La chancelière allemande Angela Merkel, en campagne pour un troisième mandat après les législatives de septembre, peaufine son image en se livrant depuis plusieurs semaines à quelques confessions contrôlées sur sa vie privée.

Elle aime les «beaux yeux» chez un homme, évoque son grand-père polonais, ne craint pas les nuits blanches, et non, elle n'a jamais été en charge de la propagande dans l'organisation est-allemande de la jeunesse dont elle était membre, comme l'affirment des journalistes.

Telles sont, en vrac, quelques-unes des confessions livrées au public par celle qui est considérée comme la femme la plus puissante d'Europe, si ce n'est du monde.

Au fil des crises qui ont secoué l'euro ces derniers mois, Mme Merkel s'est vue violemment reprocher son penchant pour l'austérité, se voyant par exemple affublée d'une moustache hitlérienne dans certaines manifestations en Grèce ou ailleurs, quand son pays l'applaudissait pour sa prudente gestion des événements.

Rigide marâtre pour ses détracteurs, leader pragmatique et subtil pour ses supporteurs: au-delà des clichés, cette femme de 58 ans reste difficile à saisir. Mais les choses ont commencé à changer, la chancelière entrouvrant un peu la porte sur sa vie privée, dans une démarche qui peut, selon des analystes, aider à l'humaniser mais également lui jouer des tours, avant le 22 septembre.

Les électeurs en ont ainsi appris un peu plus sur ses racines polonaises ou l'ont découvert, discutant librement au cours d'un forum organisé par «Brigitte», un très populaire magazine féminin.

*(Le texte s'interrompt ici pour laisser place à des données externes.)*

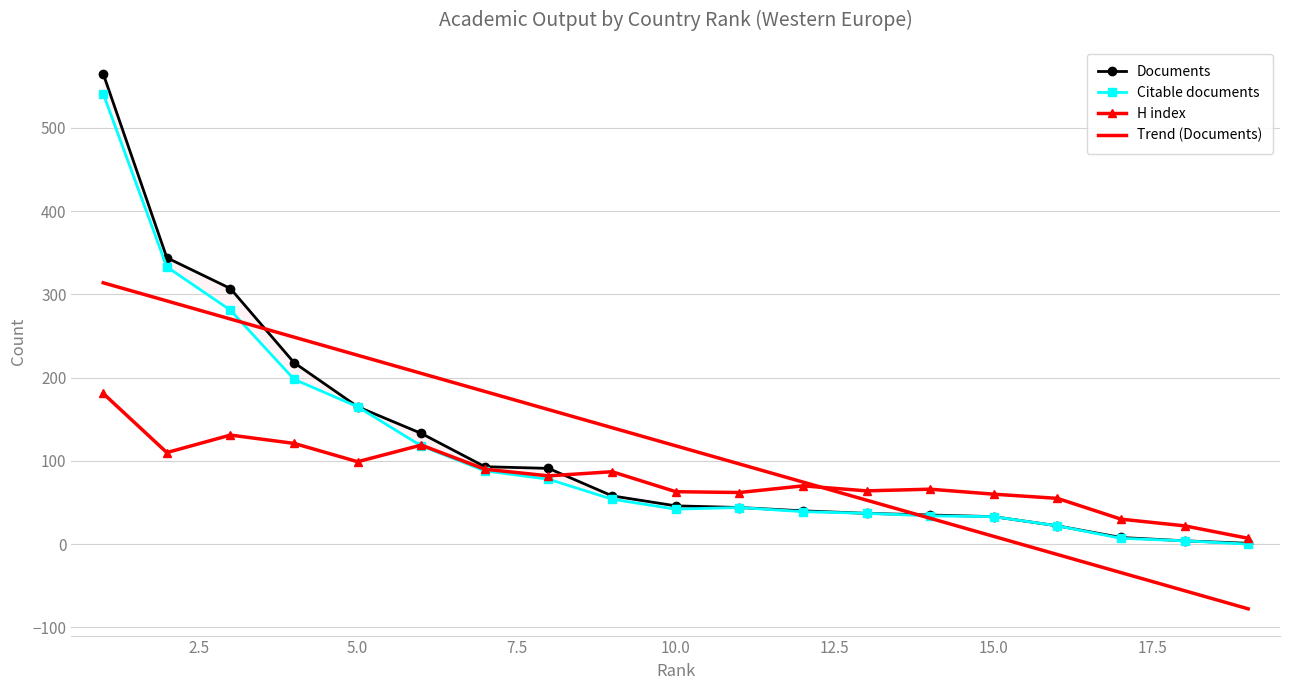

Is the value of Citable documents at 16 greater than the value of Documents at 0.0?

No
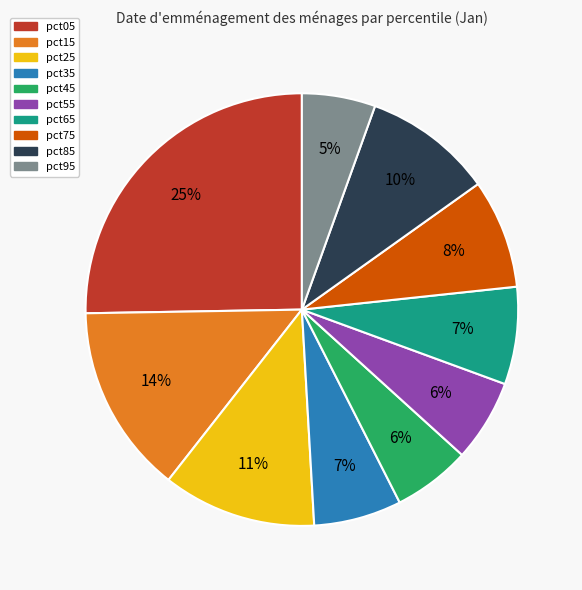

What percentage is the pct85 slice, to the nearest percent?

10%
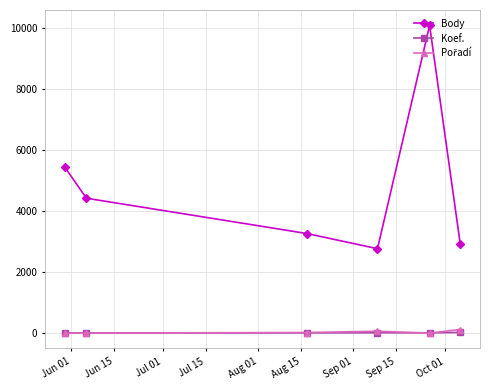

How many interior local peaks does the Body series have?

1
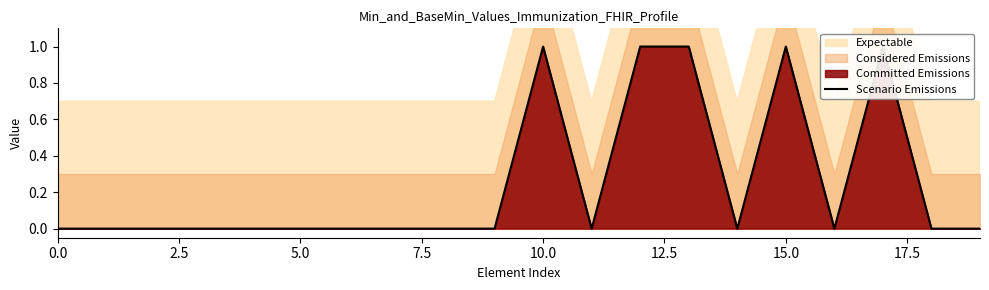

Count the values in the range 0 to 1.

20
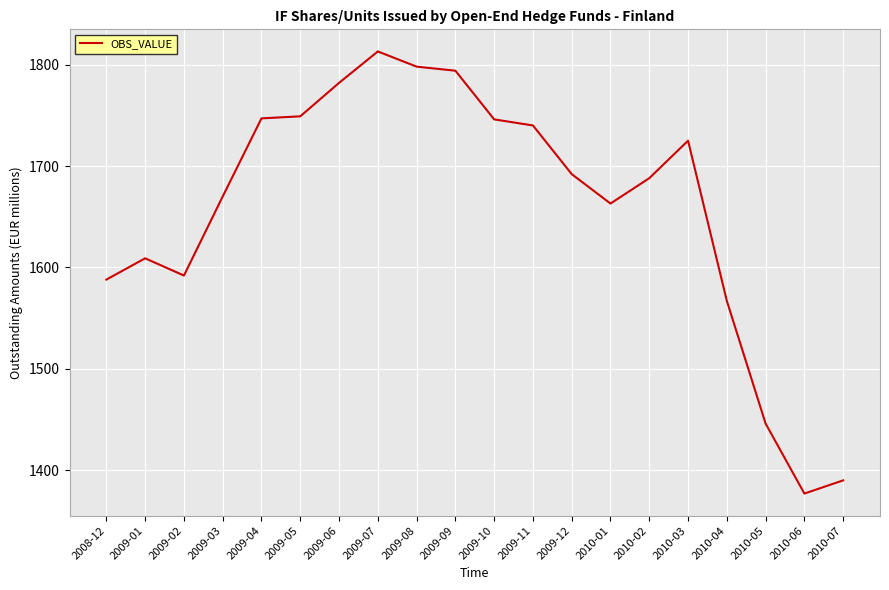

Is it true that the value at 2009-09 is 487?

False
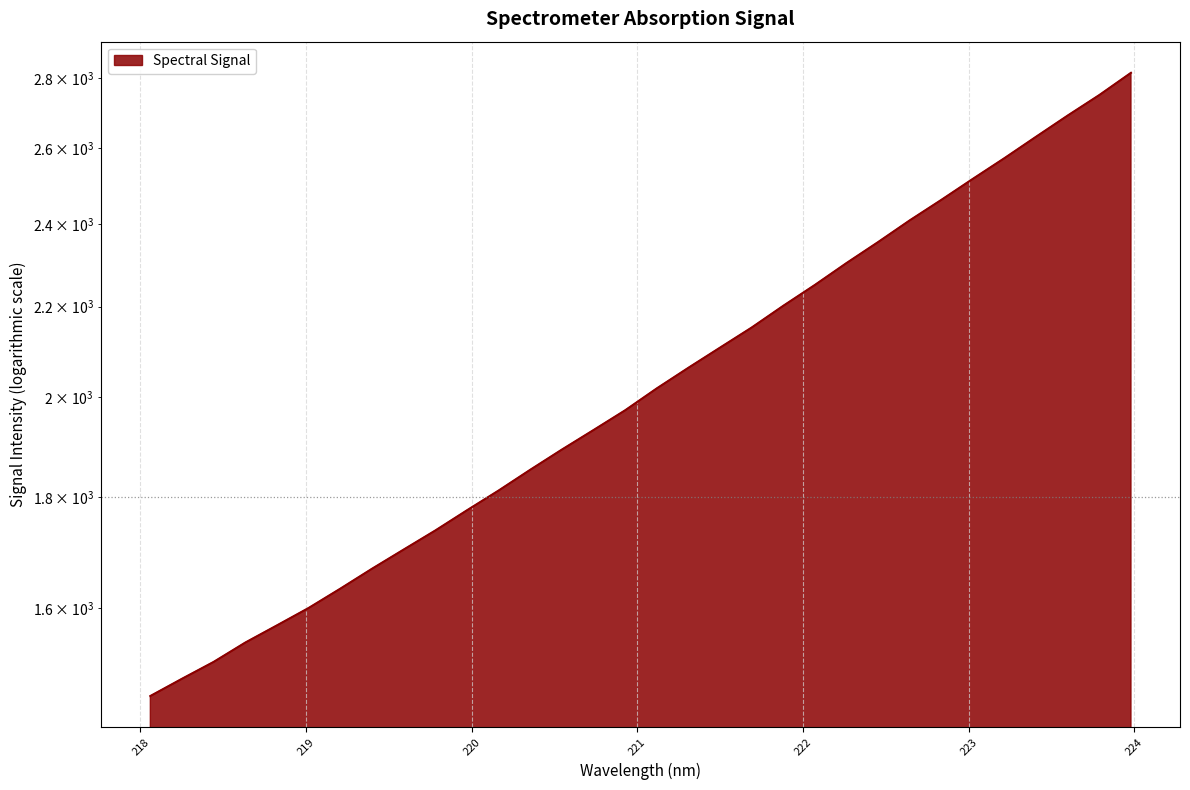

How many lines are shown in the chart?

1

À cette occasion, la «chancelière de fer» a séduit l'auditoire lorsqu'elle s'est comparée à un chameau qui stocke ses ressources pour pouvoir affronter les longues nuits des sommets européens.

Évoquant sa méthode, souvent dépeinte comme une politique des petits pas plutôt que des grandes visions, elle a disserté sur l'importance du «silence, qui permet ensuite de parler intelligemment».

Quant à son éternelle pose sur les photos, mains sur le ventre, les pointes des doigts se rejoignant pour former une sorte de losange, c'est pour résoudre le problème de «quoi faire de ses bras», a-t-elle dit.

Docteur en physique, «Frau Merkel» n'a pas non plus esquivé lorsqu'une spectatrice lui a demandé ce qui la séduisait chez un homme. Les «beaux yeux», donc.

«Merkel est habituellement vue comme quelqu'un de posé et elle a toujours réussi à maintenir sa vie privée en dehors de la politique», selon le politologue Lothar Probst de l'Université de Brême (nord-ouest). «Désormais, on voit que Merkel entreprend par petites touches de changer de rôle, elle s'ouvre et révèle un peu plus son côté humain».

Pour Volker Kronenberg, chercheur en sciences politiques de l'Université de Bonn, cette offensive de charme est «hautement chorégraphiée... rien n'est authentique».

«Vous pouvez être sûr que dans son cercle le plus proche, chaque anecdote est discutée cinq fois avant d'être prudemment livrée au public, de manière très contrôlée», estime-t-il.

Dimanche dernier, la chancelière a présenté à Berlin son film préféré, La légende de Paul et Paula (1973), une romance tragique et un film-culte en ex-RDA, pays où cette fille de pasteur a grandi.

Devant l'auditoire, elle a dû répondre à des questions imprévues, suscitées par une des biographies récemment publiées sur elle, «La première vie d'Angela M.», qui l'accuse d'avoir été en charge de la propagande et de «l'agit-prop» dans l'organisation de jeunesse dont elle faisait partie comme beaucoup d'autres à l'époque.

«Là-dessus, je ne peux que me fier à ma mémoire (...) Mais si quelque chose devait encore sortir, je peux vivre avec», a-t-elle déclaré, niant au passage avoir eu quoi que ce soit à voir avec des activités de propagande.

Les analystes sont partagés sur la nouvelle stratégie médiatique de la chancelière. Selon Gero Neugebauer, de l'Université libre de Berlin, l'équipe de campagne de Merkel cherche certes à adoucir son image «fermée», face au candidat social-démocrate, Peer Steinbrück qui a fait du «parler vrai» sa marque de fabrique, quitte à commettre des gaffes.

«Stratégiquement, je ne suis pas sûr que ce soit judicieux», dit-il. Les électeurs allemands choisissent, selon lui, leurs dirigeants en fonction de leur appartenance politique et de leur capacité à conduire les affaires du pays.

«Ils se demandent: est-elle crédible, sûre d'elle-même, digne de confiance ? Ils ne se soucient guère de savoir ce qu'elle mange, ce qu'elle cuisine ou la façon dont elle s'habille», affirme M. Neugebauer.